* **Assignment**: Whatever appears in the records apart from pictures must be reproduced exactly.

* **Source records**:
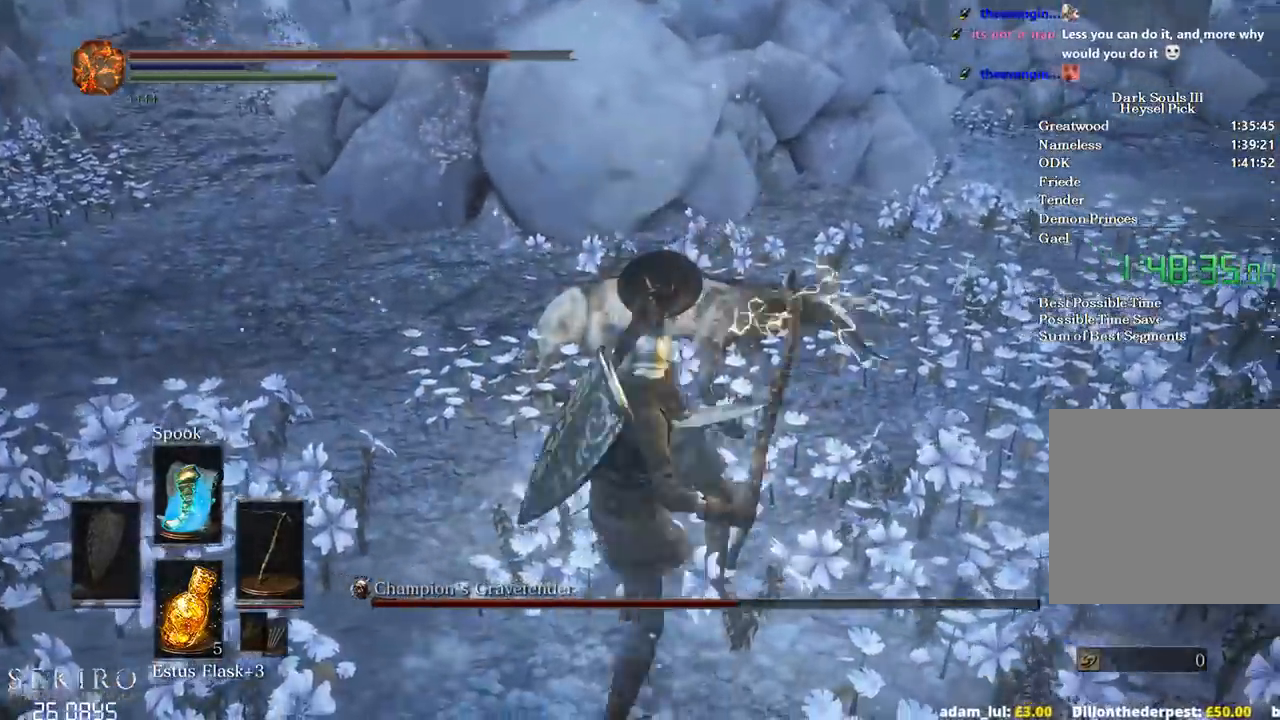
{"dt_ms": 500, "buttons": [], "left_stick": "up", "right_stick": "center", "events": [[33, "R1", "down"], [150, "R1", "up"]]}
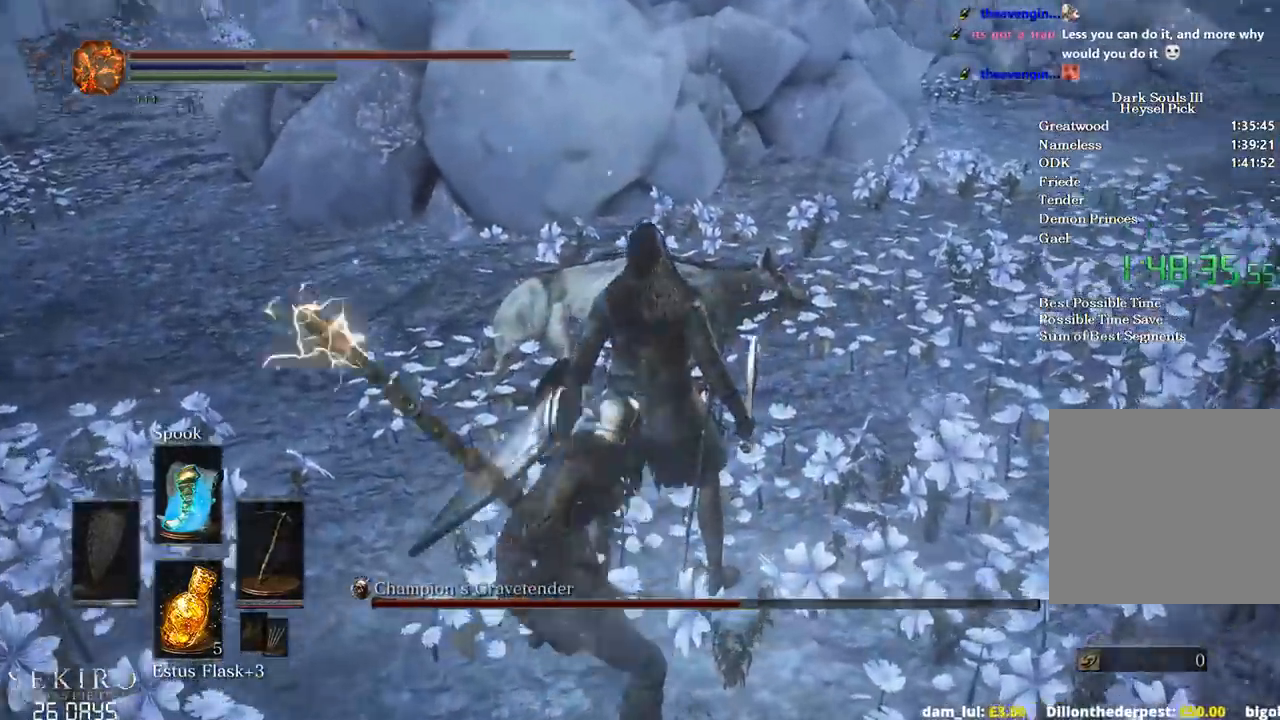
{"dt_ms": 500, "buttons": [], "left_stick": "center", "right_stick": "center", "events": [[100, "left_stick", "center"], [233, "R2", "down"], [283, "R2", "up"]]}
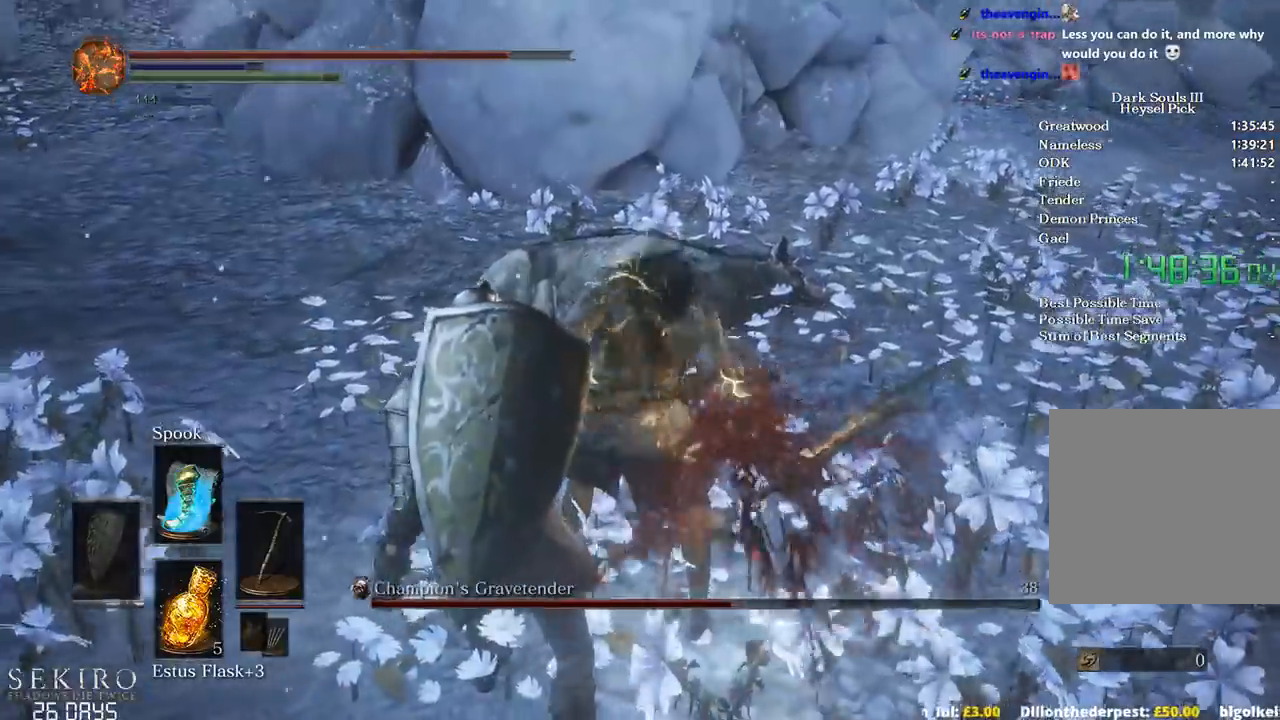
{"dt_ms": 500, "buttons": [], "left_stick": "center", "right_stick": "center", "events": [[383, "R2", "down"], [450, "R2", "up"]]}
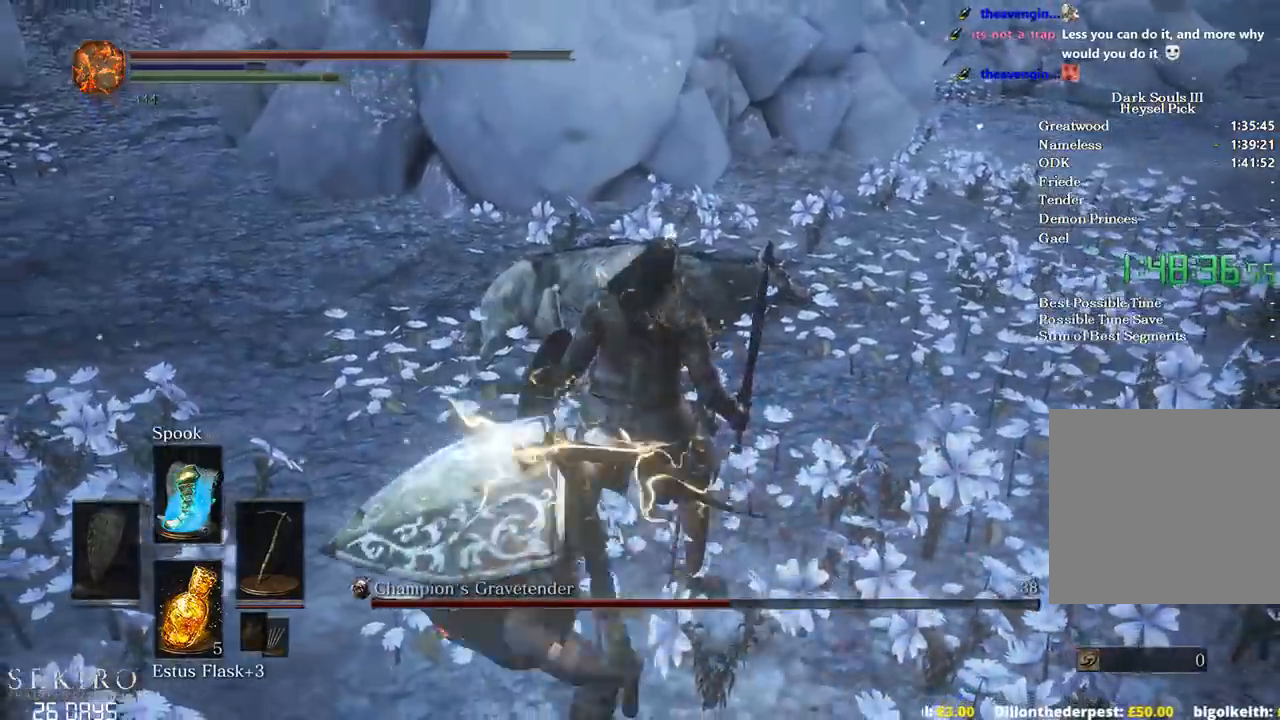
{"dt_ms": 500, "buttons": ["R2", "DPAD_LEFT"], "left_stick": "center", "right_stick": "center", "events": [[183, "R2", "down"], [217, "DPAD_LEFT", "down"], [250, "R2", "up"], [333, "R2", "down"]]}
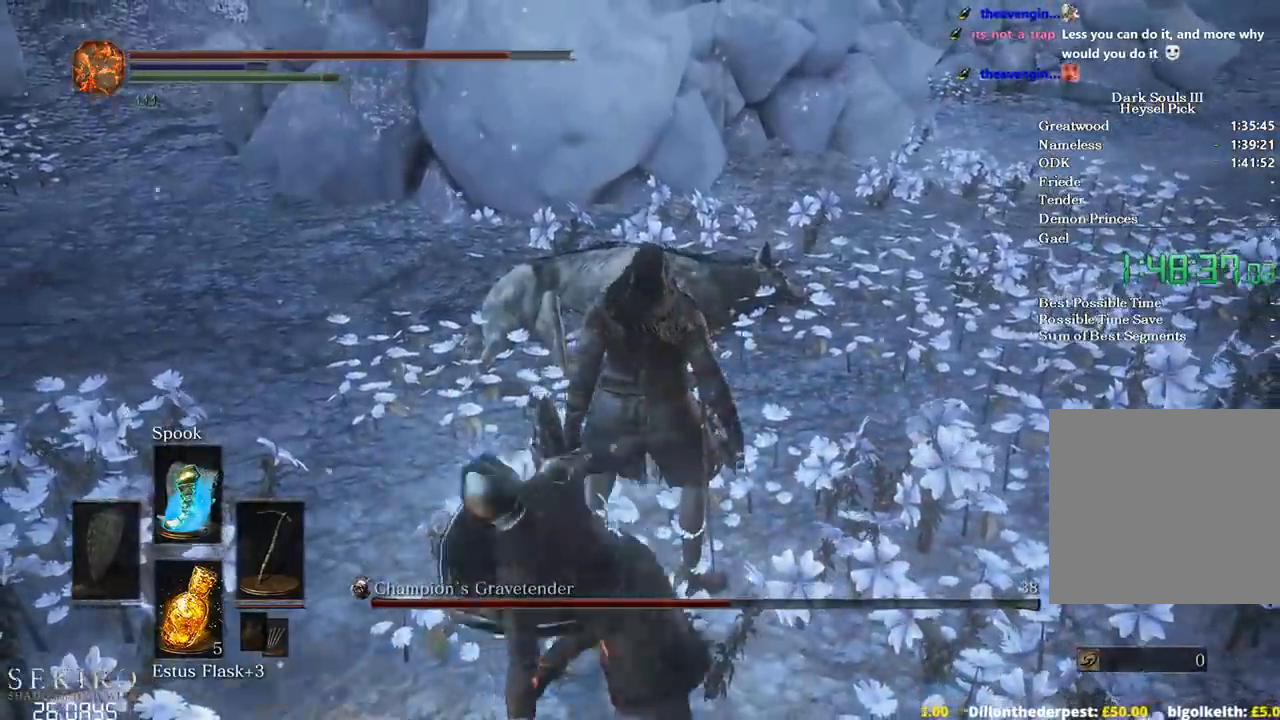
{"dt_ms": 500, "buttons": [], "left_stick": "center", "right_stick": "center", "events": [[233, "R2", "up"], [500, "DPAD_LEFT", "up"]]}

* **Answer to this exercise**:
{"dt_ms": 500, "buttons": [], "left_stick": "up", "right_stick": "center", "events": [[33, "R1", "down"], [150, "R1", "up"]]}
{"dt_ms": 500, "buttons": [], "left_stick": "center", "right_stick": "center", "events": [[100, "left_stick", "center"], [233, "R2", "down"], [283, "R2", "up"]]}
{"dt_ms": 500, "buttons": [], "left_stick": "center", "right_stick": "center", "events": [[383, "R2", "down"], [450, "R2", "up"]]}
{"dt_ms": 500, "buttons": ["R2", "DPAD_LEFT"], "left_stick": "center", "right_stick": "center", "events": [[183, "R2", "down"], [217, "DPAD_LEFT", "down"], [250, "R2", "up"], [333, "R2", "down"]]}
{"dt_ms": 500, "buttons": [], "left_stick": "center", "right_stick": "center", "events": [[233, "R2", "up"], [500, "DPAD_LEFT", "up"]]}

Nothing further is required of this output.